Just the opposite. As an adult Jolliffe has never stopped collecting things, especially industrial things. Among his treasures are about two dozen old gas pumps as well as railway memorabilia and other fascinating pieces of the past. On top of that, he has some 40 shipping containers and semi-trailers filled with things gathered from old factories and other industrial facilities.
He admits he has no idea what he will do with it all. “It’s mostly industrial artifacts, railway items, grain elevators stuff, and other castoffs,” he says. He insists that not all of his items have monetary value. “I think they’re just cool, neat things. If I don’t save it, it’s gone.”
But Jolliffe is not just a hoarder (a phrase he doesn’t especially like), he is an eloquent advocate for the recognition and preservation of old industrial sites. He passionately articulates the importance of the industrial past as part of the broader heritage picture. “It’s the grittier side of our heritage. Without factories and refineries and the jobs they created we didn’t need schools, and churches and elegant houses.”
He talks about the need to find new uses for old industrial sites but acknowledges it is difficult. “How do you come up with an adaptive re-use of the old Imperial Oil refinery (1923- 1976) or the British American (later Gulf Canada Resources) refinery (decommissioned 1985)? These facilities have disappeared because there was no economic reason to keep them.” But Jolliffe sees bright spots out there. “We’re getting better at it” he says of adaptive reuse. “Look at the Simmons Building (a former mattress manufacturing warehouse on the edge of Calgary’s downtown now creatively re-purposed into an upscale bakery, coffee shop and steak house).

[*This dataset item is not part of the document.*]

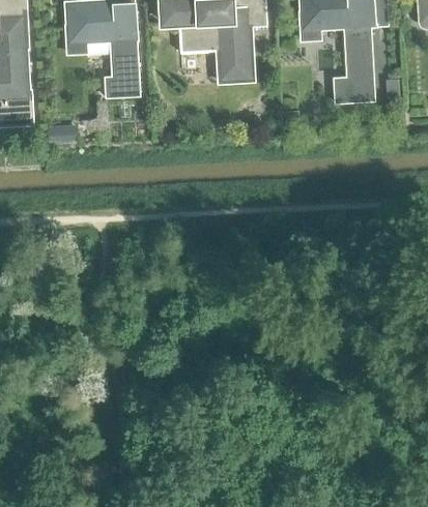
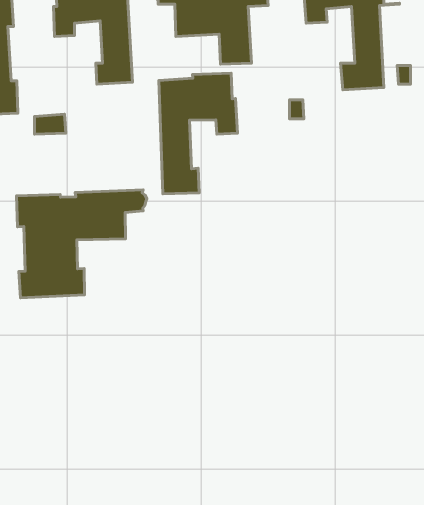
building: none -> [159,73,237,194]
building: none -> [16,190,147,298]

A few months ago, Jolliffe was at his most eloquent and persuasive when he visited the ramshackle remains of the Western Irrigation District Headworks with City of Calgary heritage officials. It is an early 20th century remnant of where water from the Bow River was once diverted into an extensive irrigation system that made the semi-arid southeastern part of Alberta into a rich and productive farmland.
Now the headworks is abandoned and largely forgotten. Wedged between the river’s edge and Calgary’s busy Deerfoot Trail. Thousands of Calgarians drive past it every day, although few even know it exists. Jolliffe pointed out how the headworks was a reminder that the now pleasant Bow River that winds along the edge of Calgary’s downtown was once a commercial and industrial highway. The headworks, he argued recalls the industry and ingenuity of turn-of-the-century engineers and agriculturists and it should not be forgotten. “Remove it,” he says “and you lose a part of our collective story. It is a monument to the dreams and accomplishments of another generation.”
Despite setbacks and the loss of much of Calgary’s industrial past, Jolliffe remains optimistic. He keeps advocating for industrial heritage and points to success in re-purposing commercial sites in other cities in Canada and elsewhere. “Industrial archeology” Jolliffe says optimistically “is a burgeoning field”. But advocates are needed and there is no stronger advocate for preserving the industrial past than Jolliffe himself.